Por fim, a função poética consiste na produção de determinados efeitos de sentido por meio da mensagem e de sua forma. De maneira mais clara, Jakobson (1969) explicou que, no processo verbal, o falante seleciona as palavras que deseja utilizar e depois as combina de acordo com as regras sintáticas de sua língua. Assim, mensagens caracterizadas por rimas, jogos de palavras, repetição de fonemas, entre outros processos estilísticos possuem função poética, já que demonstram um trabalho cuidadoso com as palavras, como você pode observar no poema No meio do caminho, de Carlos Drummond de Andrade (2013, p. 36).
“No meio do caminho tinha uma pedra
tinha uma pedra no meio do caminho
tinha uma pedra
no meio do caminho tinha uma pedra.
Nunca me esquecerei desse acontecimento
na vida de minhas retinas tão fatigadas.
Nunca me esquecerei que no meio do caminho
tinha uma pedra
tinha uma pedra no meio do caminho
no meio do caminho tinha uma pedra.”
 
É relevante destacar que a função poética não é exclusiva dos textos literários. Vários textos de circulação social são elaborados a partir de figuras de linguagem e jogos de palavras, como é o caso do slogan do medicamento Doril: “Tomou Doril, a dor sumiu”, cuja escolha de palavras ocorreu por meio da semelhança sonora.

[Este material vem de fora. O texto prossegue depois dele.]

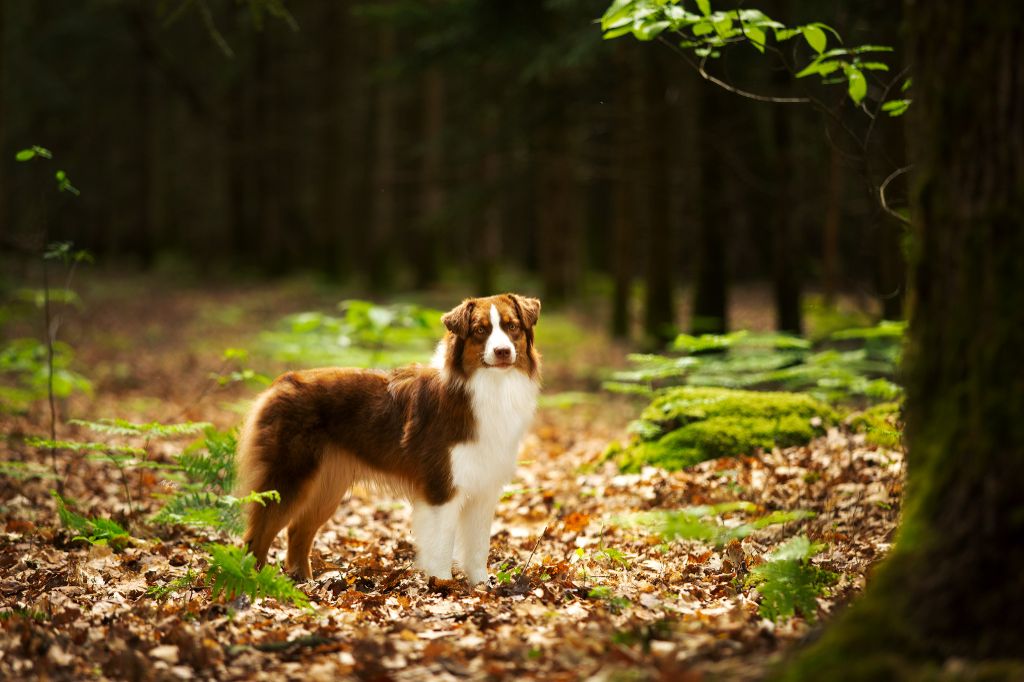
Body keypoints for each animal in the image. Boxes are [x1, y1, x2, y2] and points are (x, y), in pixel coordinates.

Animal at [234, 288, 540, 581]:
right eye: (480, 330)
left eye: (512, 327)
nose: (502, 351)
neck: (488, 387)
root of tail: (280, 383)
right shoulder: (441, 486)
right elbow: (441, 545)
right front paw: (443, 585)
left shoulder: (483, 489)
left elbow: (478, 549)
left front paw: (481, 587)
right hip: (287, 478)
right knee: (256, 538)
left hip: (327, 484)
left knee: (297, 532)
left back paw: (304, 584)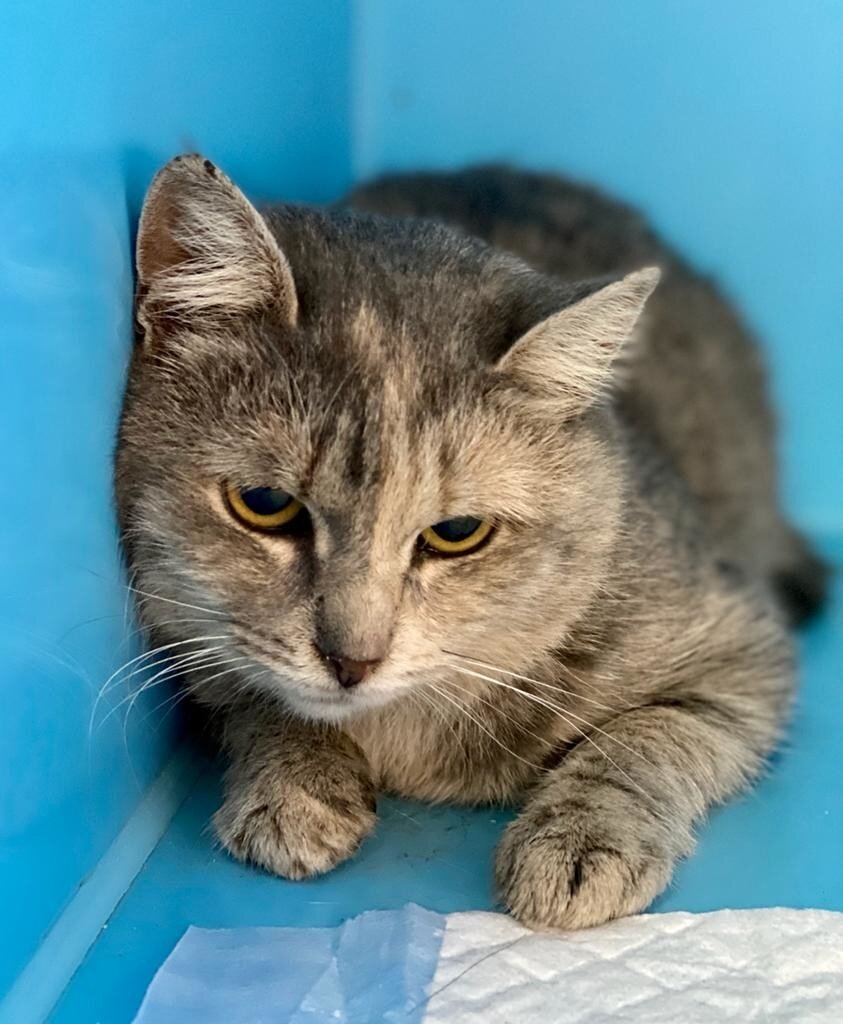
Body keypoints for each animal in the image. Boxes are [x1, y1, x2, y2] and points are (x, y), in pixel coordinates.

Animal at [116, 154, 826, 930]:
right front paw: (296, 781)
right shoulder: (192, 639)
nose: (352, 662)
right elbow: (253, 693)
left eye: (456, 534)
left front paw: (580, 836)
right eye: (267, 506)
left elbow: (646, 740)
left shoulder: (741, 651)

Ademais, vale destacar que a divisão em seis funções é meramente didática e analítica, mas na prática uma mesma mensagem tem mais de uma função, prevalecendo a que hierarquicamente predomina no texto como um todo. O conhecimento acerca das funções da linguagem configura-se como importante subsídio para as análises linguísticas realizadas, em especial, pelos teóricos funcionalistas.
Síntese
Concluímos a leitura introdutória sobre o conceito e o objeto de estudo da linguística: a linguagem humana e, mais especificamente, o sistema linguístico. Vimos que os estudos linguísticos são muito úteis para diversas áreas, como a psicologia, o direito e a linguística aplicada. Além disso, refletimos sobre os principais construtos teóricos, os quais fundamentam a ciência linguística e que serão de suma importância para seu desenvolvimento enquanto futuro profissional de Letras. Neste capítulo, você teve a oportunidade de:
Neste capítulo, você teve a oportunidade de:
· entender o que é a linguística, enquanto estudo científico da linguagem humana, e sua relação com outros estudos da linguagem;
· compreender o que é, para Saussure (2012), o signo linguístico e sua natureza: significante, significado, arbitrariedade, mutabilidade e imutabilidade;
· analisar a relação entre a linguagem e o mundo que ela simboliza, caracterizando-a como uma atividade essencialmente humana;
· compreender os modelos de comunicação e as funções da linguagem: emotiva, apelativa, referencial, fática, metalinguística e poética.